There were 192 patients with CRL (Bosniak class ≥ II) enrolled through histopathological examination, including 144 benign cystic renal lesions (BCRLs) and 48 malignant cystic renal lesions (MCRLs). Radiomics features were extracted from CECT images taken during the medullary phase. Using the light gradient boosting machine (LightGBM) algorithm, the clinical, radiomics and combined models were constructed. A comprehensive nomogram was developed by integrating the radiomics score (Rad-score) with independent clinical factors. Receiver operating characteristic (ROC) curves were plotted. The corresponding area under the curve (AUC) value was worked out to quantify the discrimination performance of the three models in training and validation cohorts. Calibration curves were worked out to assess the accuracy of the probability values predicted by the models. Decision curve analysis (DCA) was worked out to assess the performance of models at different thresholds.

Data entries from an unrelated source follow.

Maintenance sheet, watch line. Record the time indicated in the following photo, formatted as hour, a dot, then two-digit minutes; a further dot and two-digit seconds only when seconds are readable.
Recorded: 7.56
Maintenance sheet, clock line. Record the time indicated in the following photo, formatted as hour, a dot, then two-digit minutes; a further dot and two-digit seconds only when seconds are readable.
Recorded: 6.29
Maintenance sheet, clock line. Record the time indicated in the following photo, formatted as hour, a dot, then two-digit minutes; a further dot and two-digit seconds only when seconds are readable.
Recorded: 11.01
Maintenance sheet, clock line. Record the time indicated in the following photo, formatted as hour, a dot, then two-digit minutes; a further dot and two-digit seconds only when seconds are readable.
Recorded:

Maximum diameter and Bosniak class were independent risk factors of patients with MCRL in the clinical model. Twenty-one radiomics features were extracted to work out a Rad-score. The performance of the clinical model in the training cohort was AUC =0.948, 95% confidence interval (CI): 0.917-0.980, and the performance in the validation cohort was AUC =0.936, 95% CI: 0.859-1.000 (P<0.05). The performance of the radiomics model in the training cohort was AUC =0.990, 95% CI: 0.979-1.000, and the performance in the validation cohort was AUC =0.959, 95% CI: 0.903-1.000 (P<0.05). Compared with the above models, the combined radiomics nomogram had an AUC of 0.989 (95% CI: 0.977-1.000) in the training cohort and an AUC of 0.962 (95% CI: 0.905-1.000) in the validation cohort (P<0.05), showing the best diagnostic efficacy.

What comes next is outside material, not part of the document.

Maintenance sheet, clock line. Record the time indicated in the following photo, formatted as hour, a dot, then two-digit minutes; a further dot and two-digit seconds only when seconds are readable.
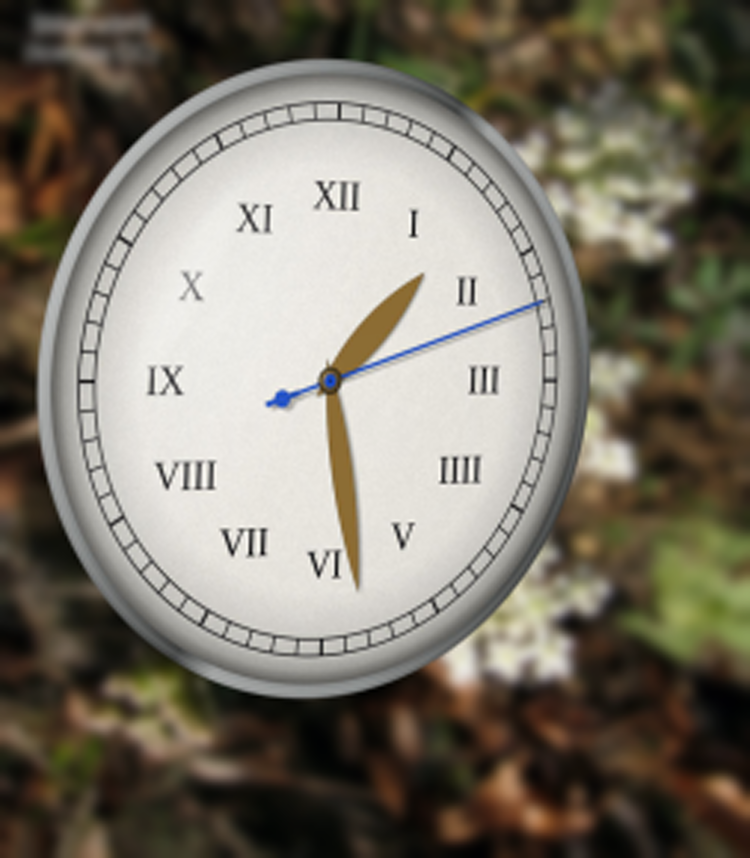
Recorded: 1.28.12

The radiomics nomogram integrating clinical independent risk factors and radiomics signature improved the diagnostic accuracy in differentiating between BCRL and MCRL, which can provide a reference for clinical decision-making and help clinicians develop individualized treatment strategies for patients.

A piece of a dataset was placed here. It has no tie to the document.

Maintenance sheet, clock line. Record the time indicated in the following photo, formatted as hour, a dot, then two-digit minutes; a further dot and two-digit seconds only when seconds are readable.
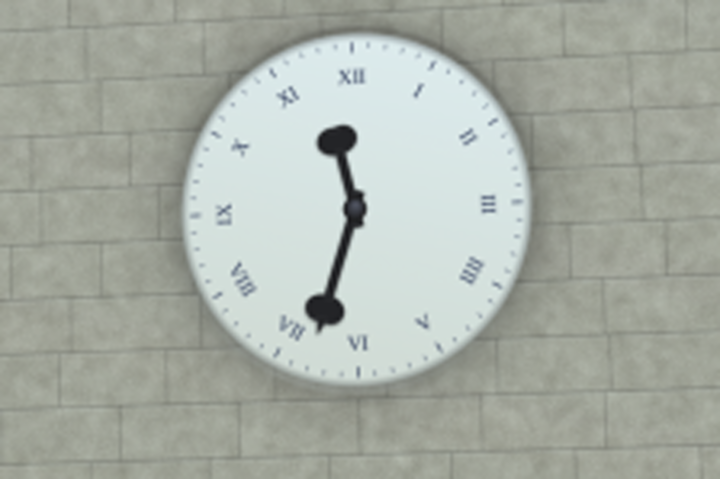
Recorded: 11.33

对于囊性肾病变(CRL)的传统影像诊断方法缺乏鉴别能力。本研究旨在评估基于临床数据和对比增强计算机断层扫描(CECT)影像组学特征的机器学习模型在良性和恶性CRL鉴别诊断中的价值。
通过组织病理学检查纳入192例CRL患者(Bosniak分级≥II级),其中包括144例良性囊性肾病变(BCRL)和48例恶性囊性肾病变(MCRL)。从髓质期采集的CECT图像中提取影像组学特征。使用轻梯度提升机(LightGBM)算法构建临床、影像组学和联合模型。通过将影像组学评分(Rad-score)与独立临床因素相结合,开发了一个综合列线图。绘制受试者操作特征(ROC)曲线。计算相应的曲线下面积(AUC)值,以量化三个模型在训练和验证队列中的鉴别性能。绘制校准曲线以评估模型预测概率值的准确性。进行决策曲线分析(DCA)以评估模型在不同阈值下的性能。
在临床模型中,最大直径和Bosniak分级是MCRL患者的独立危险因素。提取了21个影像组学特征以计算Rad-score。临床模型在训练队列中的性能为AUC =0.948,95%置信区间(CI):0.917 - 0.980,在验证队列中的性能为AUC =0.936,95%CI:0.859 - 1.000(P<0.05)。影像组学模型在训练队列中的性能为AUC =0.990,95%CI:0.979 - 1.000,在验证队列中的性能为AUC =0.959,95%CI:0.903 - 1.000(P<0.05)。与上述模型相比,联合影像组学列线图在训练队列中的AUC为0.989(95%CI:0.977 - 1.000),在验证队列中的AUC为0.962(95%CI:0.905 - 1.000)(P<0.05),显示出最佳诊断效能。
整合临床独立危险因素和影像组学特征的影像组学列线图提高了鉴别BCRL和MCRL的诊断准确性,可为临床决策提供参考,并帮助临床医生为患者制定个体化治疗策略。